The above pretty much takes care of the potential problem but could prove difficult for those who require the space gained by checking luggage.   To those people, we suggest:

  • Use your smartphone to capture an image of your luggage- At the lost luggage counter in Barbados then again far away in Marseilles, France, they use the same ‘identify your luggage’ mugshots, asking those afflicted to choose one that most closely matches the look of their wayward luggage.  None of them ever matched our luggage.
  • ‘Many Bags Look Alike’, we’re told at luggage carousels around the world.  Want yours to stand out?  Take a can of spray paint to it, tagging all sides so you can be 15 feet back in a line of people looking for their luggage and see yours.  This should also help eliminate the fear of  ‘Did someone else take my bag?’. Those colorful do dads we see at airports around the world are more common that one might imagine.  Gang-style tagging; not so much.   Make your fashion statement elsewhere, luggage is all about having it.
  • Initially, The Cruise Line Will Be Absolutely No Help- However airfare was purchased, independently via a travel agent or through the cruise line, once that first flight takes off, we’re on our own. Know  how to file a claim for lost luggage and appropriate phone numbers or contact information.  You will be dealing with the airline, not the cruise line, to locate your luggage.
  • Later, The Cruise Line Jumps In To Help- Once lost luggage is located, if not readily available, the cruise line gets involved, coordinating with the airline to deliver luggage at a future port. Cruise lines commonly try to do what they can to minimize the disruption to travel once they have you on board.  The Hotel Manager on Royal Clipper had a personal items kit delivered to our stateroom and invited us to pick something to wear from the ship’s gift shop.
  • Buy Travel Insurance that has flight delay and lost luggage coverage. Lost luggage is one solid reason for some sort of travel protection.  I have an annual plan with TravelGuard which includes a Concierge Service that I would have turned to in both cases if  going through normal channels did not work.
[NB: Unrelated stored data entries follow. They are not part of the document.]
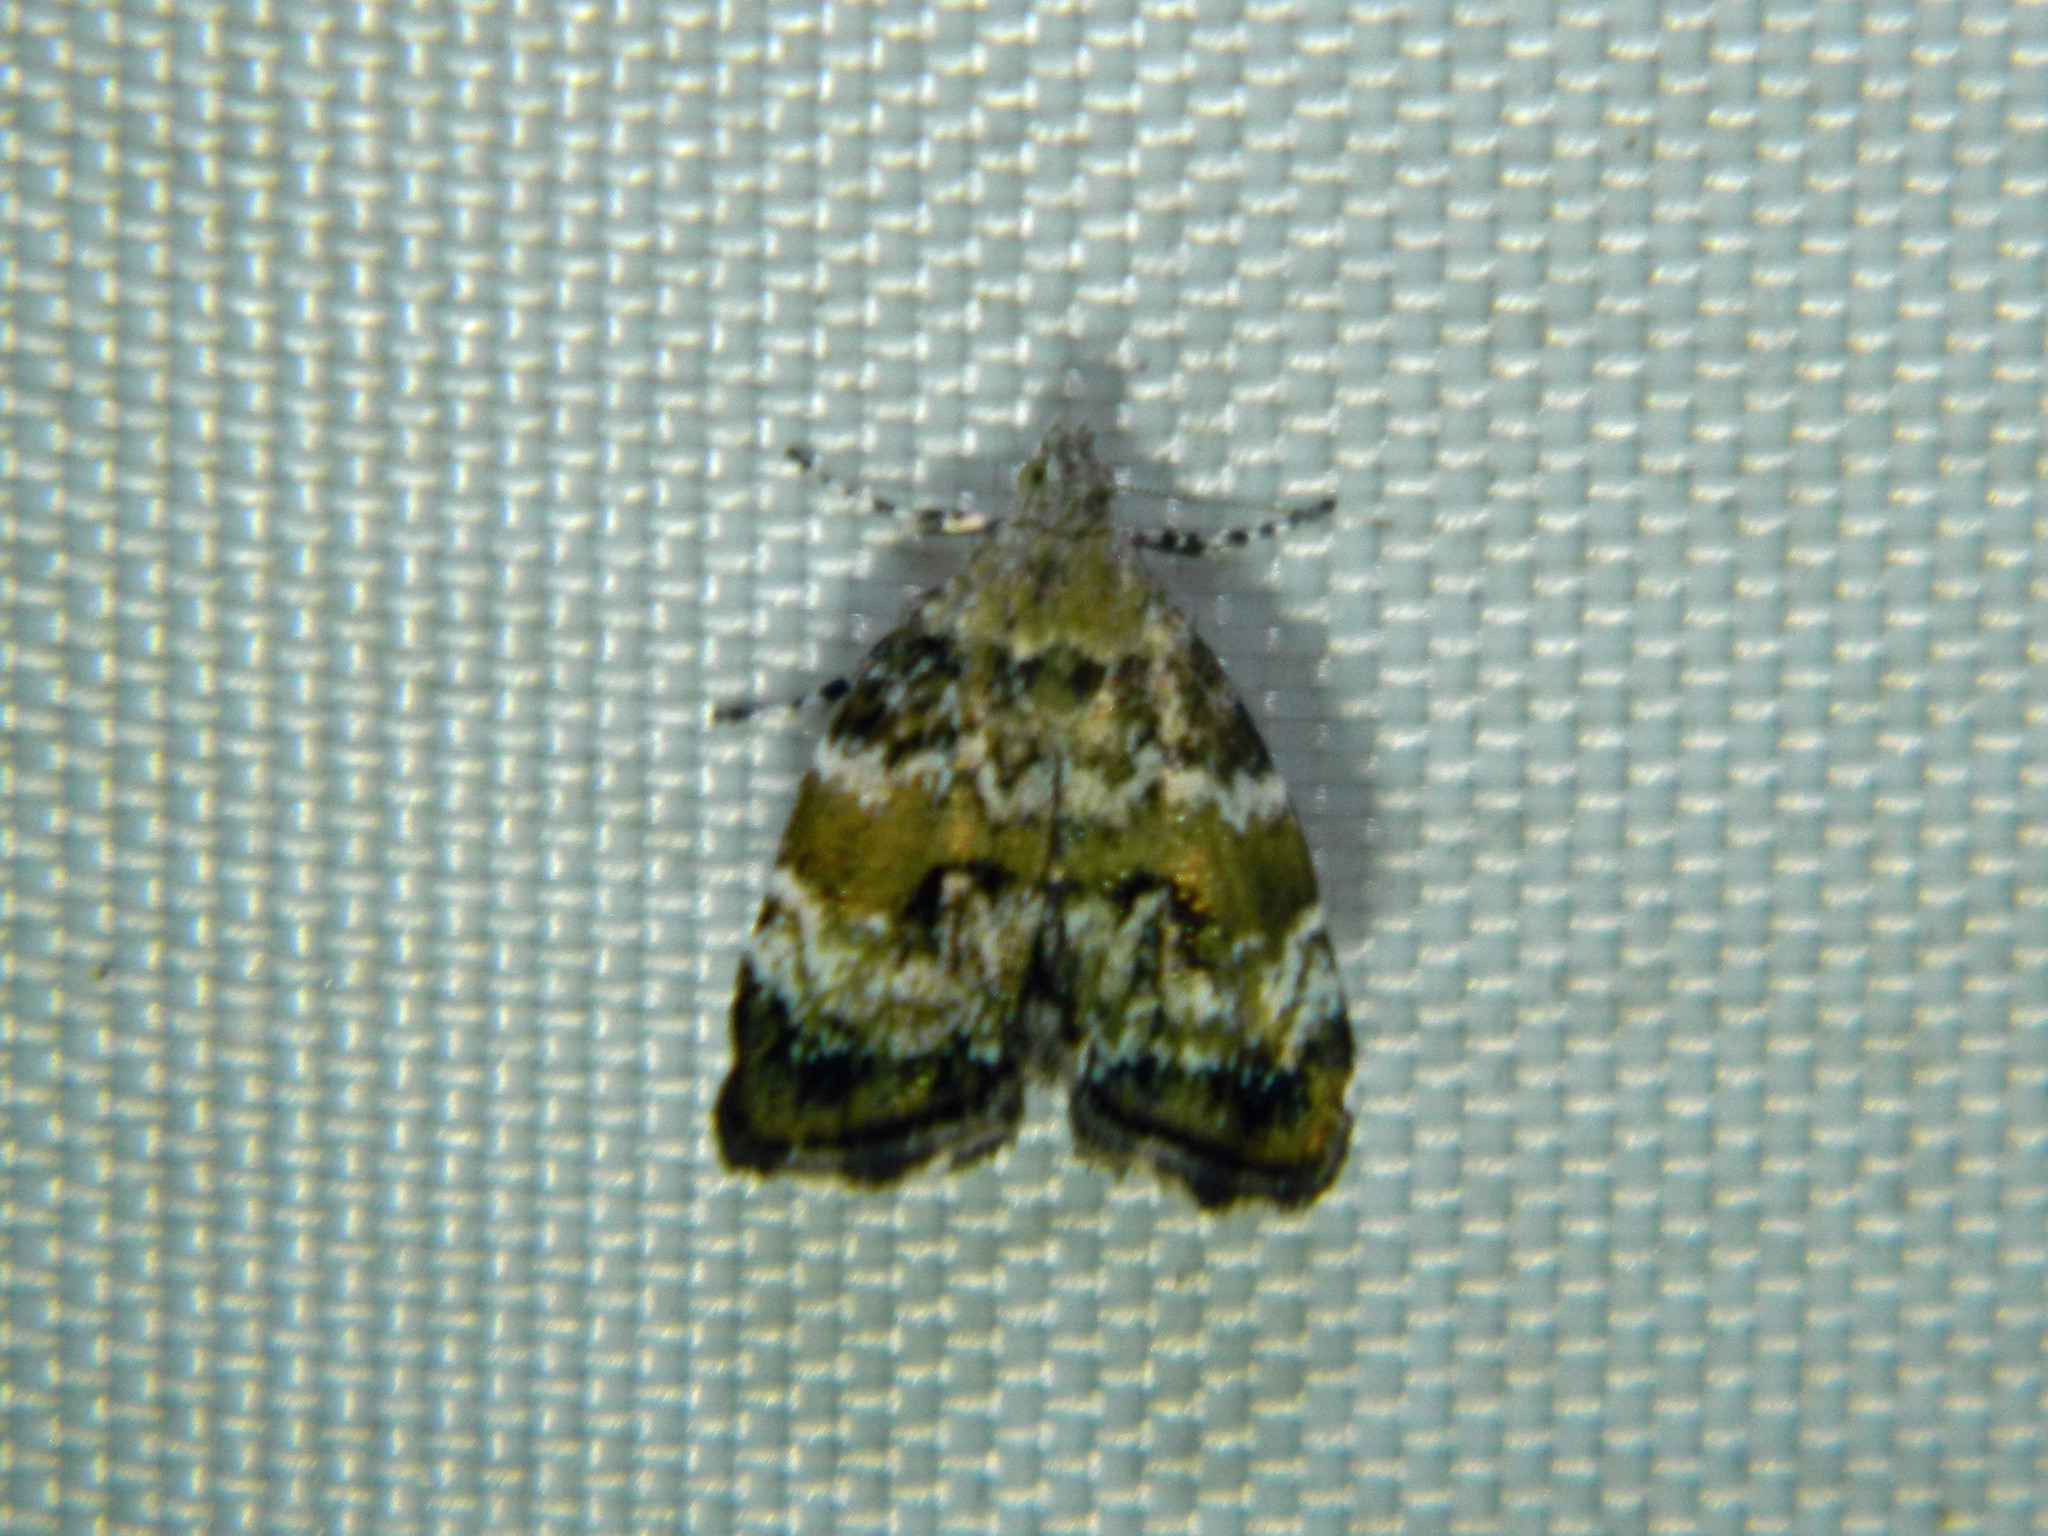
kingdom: Animalia
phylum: Arthropoda
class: Insecta
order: Lepidoptera
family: Choreutidae
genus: Choreutis
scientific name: Choreutis diana
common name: Inverness twitcher
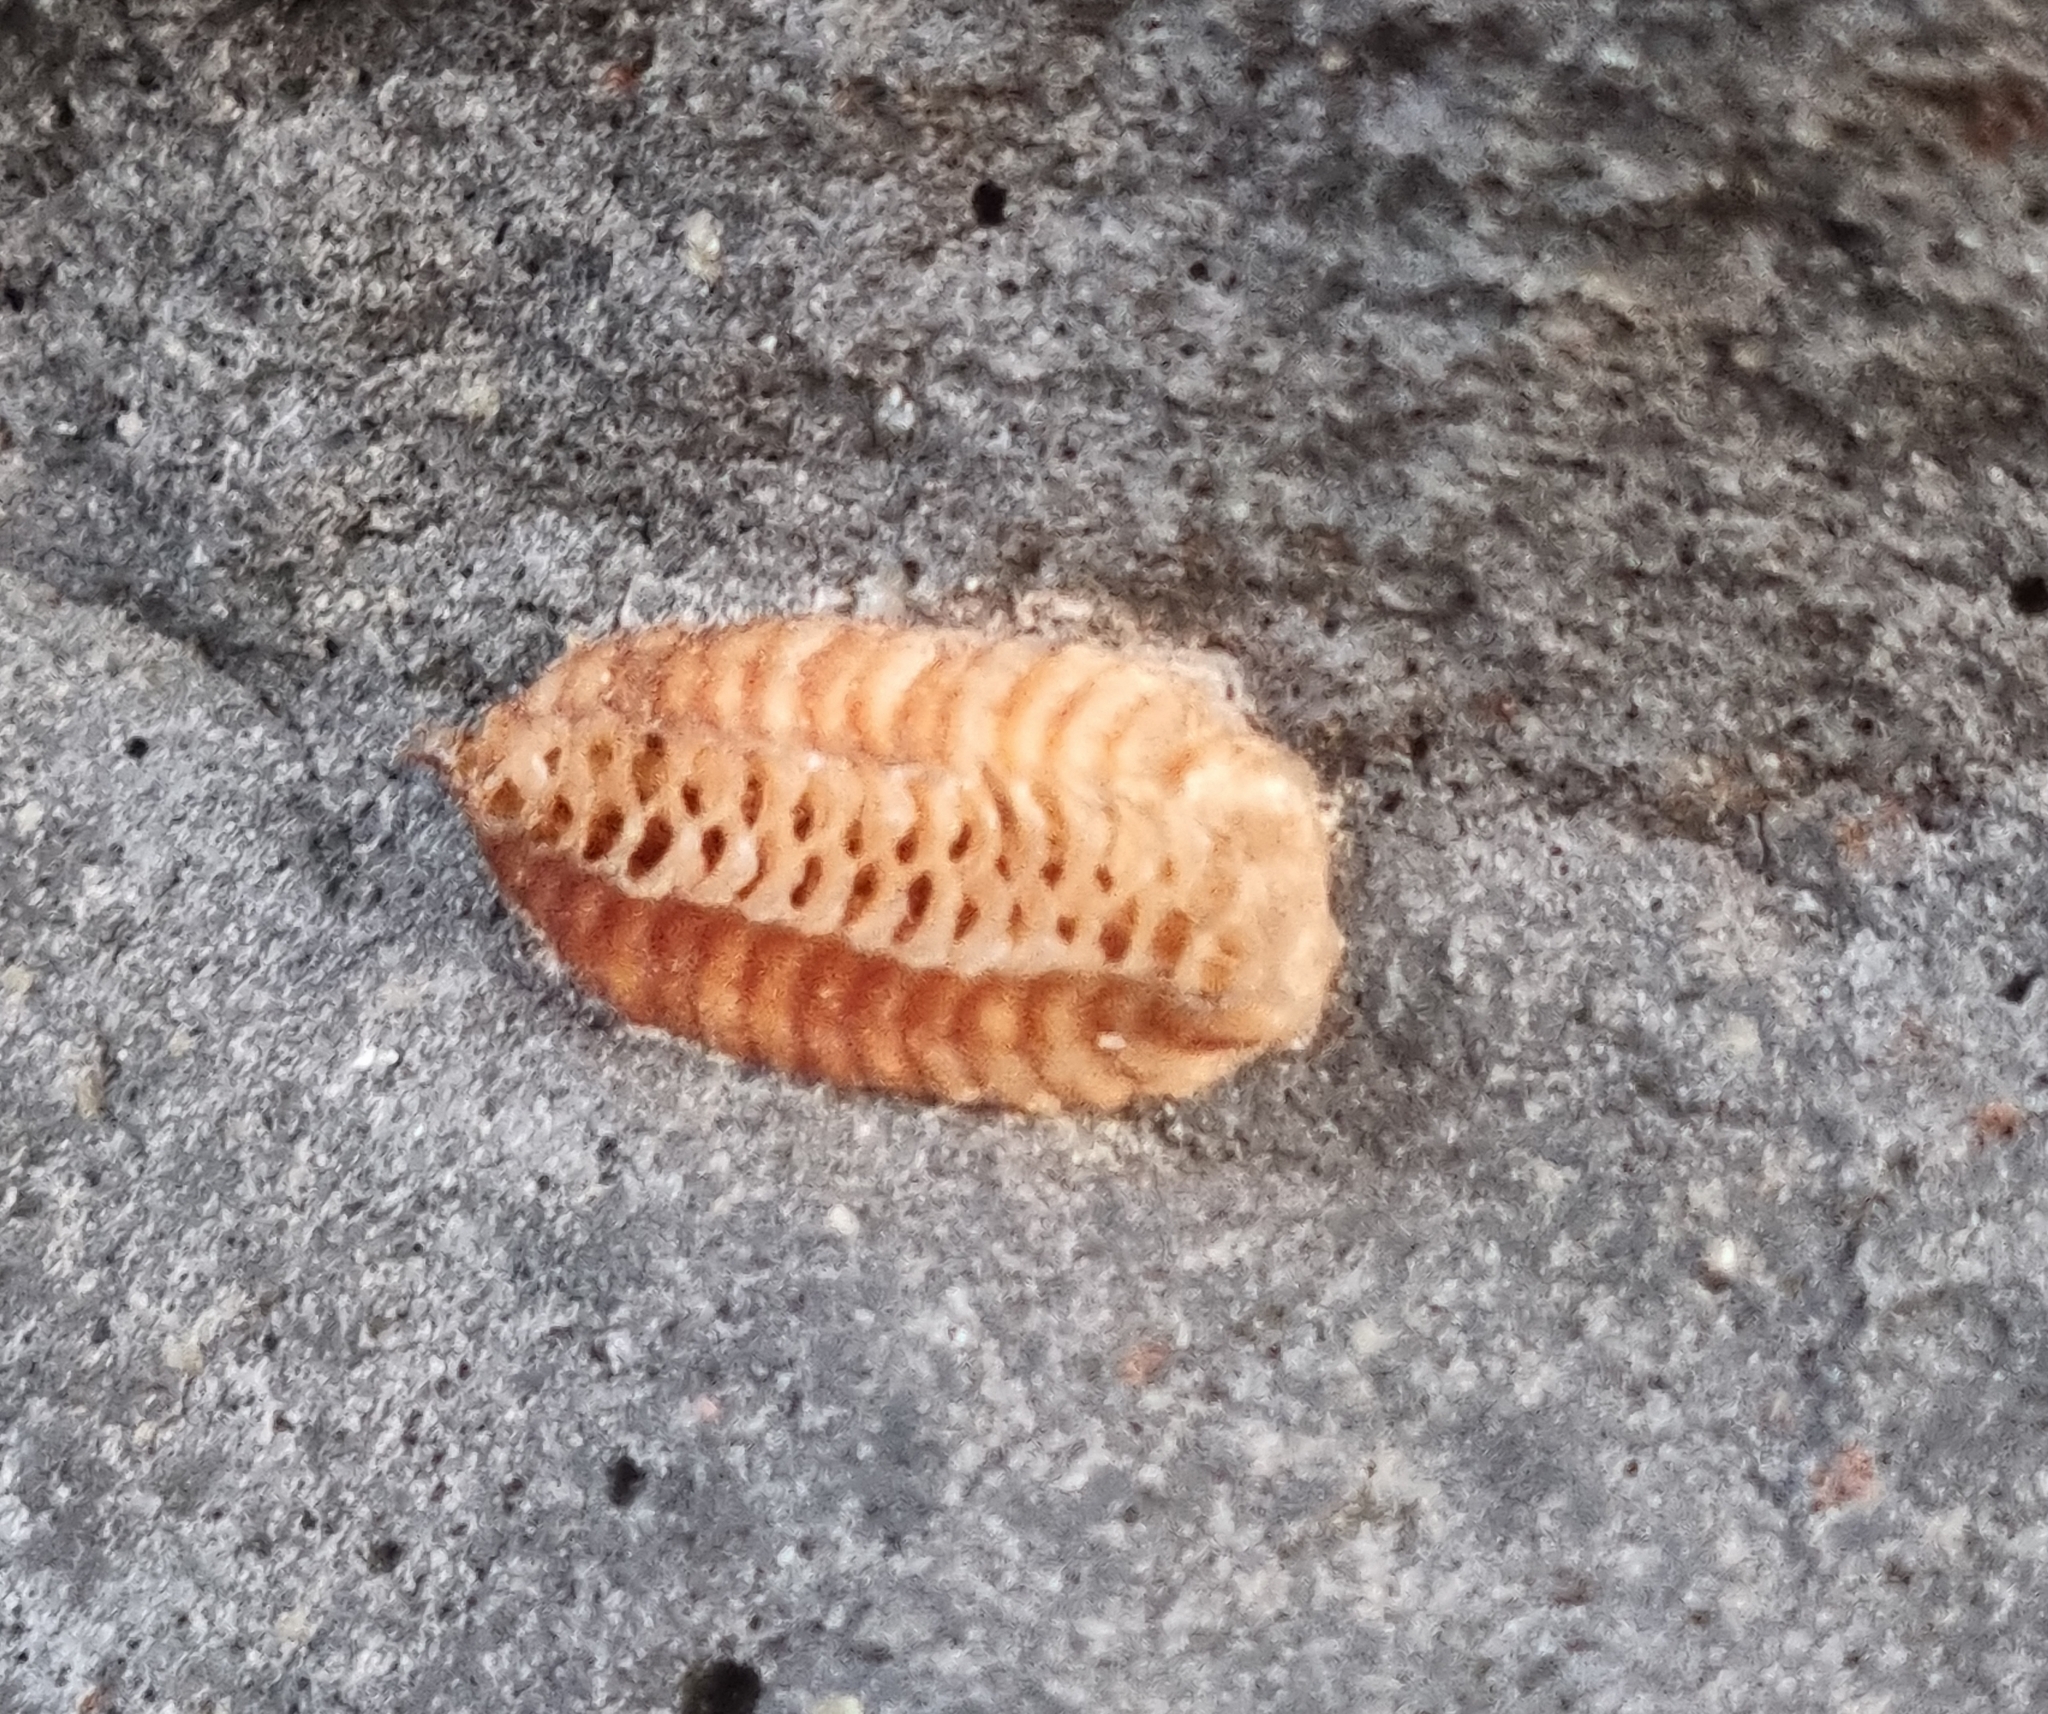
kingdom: Animalia
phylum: Arthropoda
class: Insecta
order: Mantodea
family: Mantidae
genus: Orthodera
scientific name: Orthodera novaezealandiae
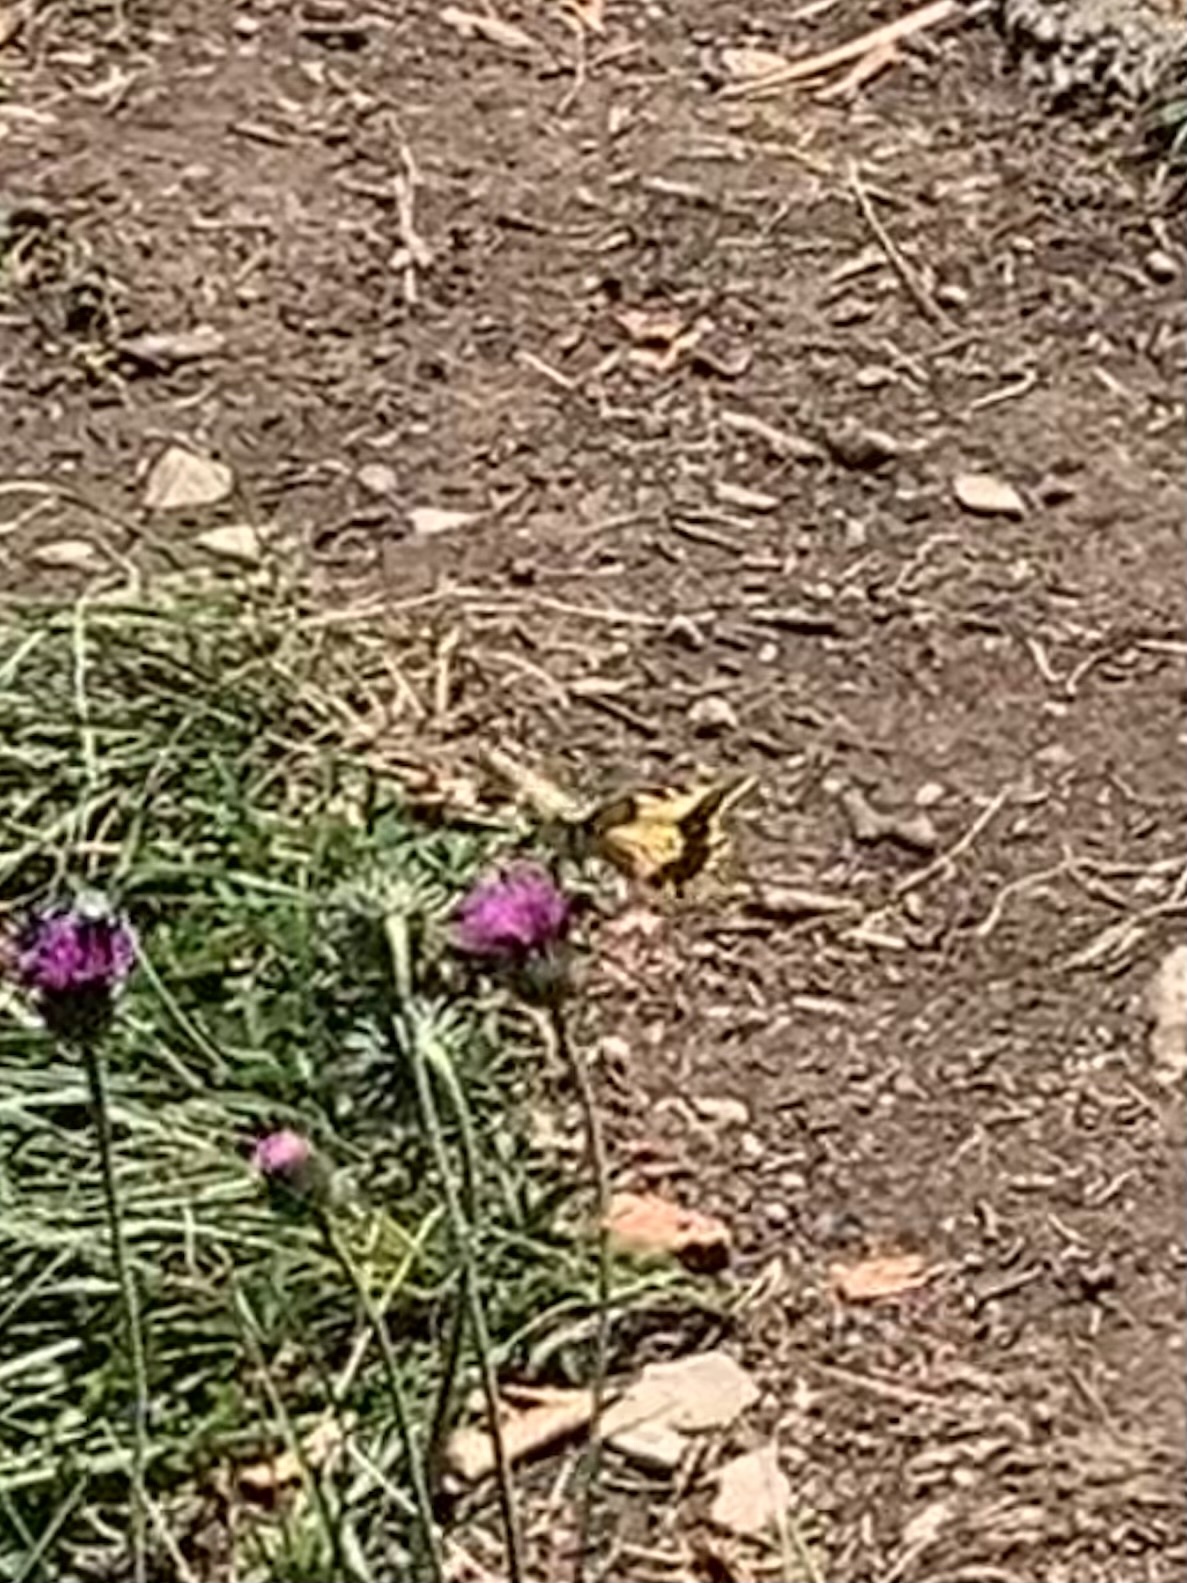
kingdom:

  • Cross Pack between checked and carry-on, thinking “If I never see this checked luggage again, what will I lose that I can not do without”.  Other than items that can not be brought into the passenger cabin of an aircraft, try to have at least a sampling of other necessities;  a change of clothes comes to mind.  This is something we have done for years but came from a time when luggage took a long time to get delivered to cabins on embarkation day.  Then, we included a swim suit and something to wear to dinner, just in case luggage did not arrive until late.
  • Consider Connection Time Between Flights- On our trip to Barbados, we flew from Orlando to Miami first.  Our original flight delayed, arrival was late in Miami.  Running to the gate to make that flight to Barbados, we barely made it.  Our luggage did not.  We suggest at least two hours between connecting domestic flights, 3 hours for international flights, keeping in mind its not just you that has to make it to the next flight but also your luggage.

In our case, we did not let lost luggage incidents ruin travel.  We’ve seen that happen too.  Lost luggage, delayed flights, itinerary changes, that jerk ahead of you in line, lines in general; all could be hard to shake incidents that ruin travel for us.  Don’t let that happen.  Isolate those incidents, compartmentalize them as separate events; deal with them and move along.   Getting there can indeed be half the fun when we realize and accept that not everything is going to go as planned.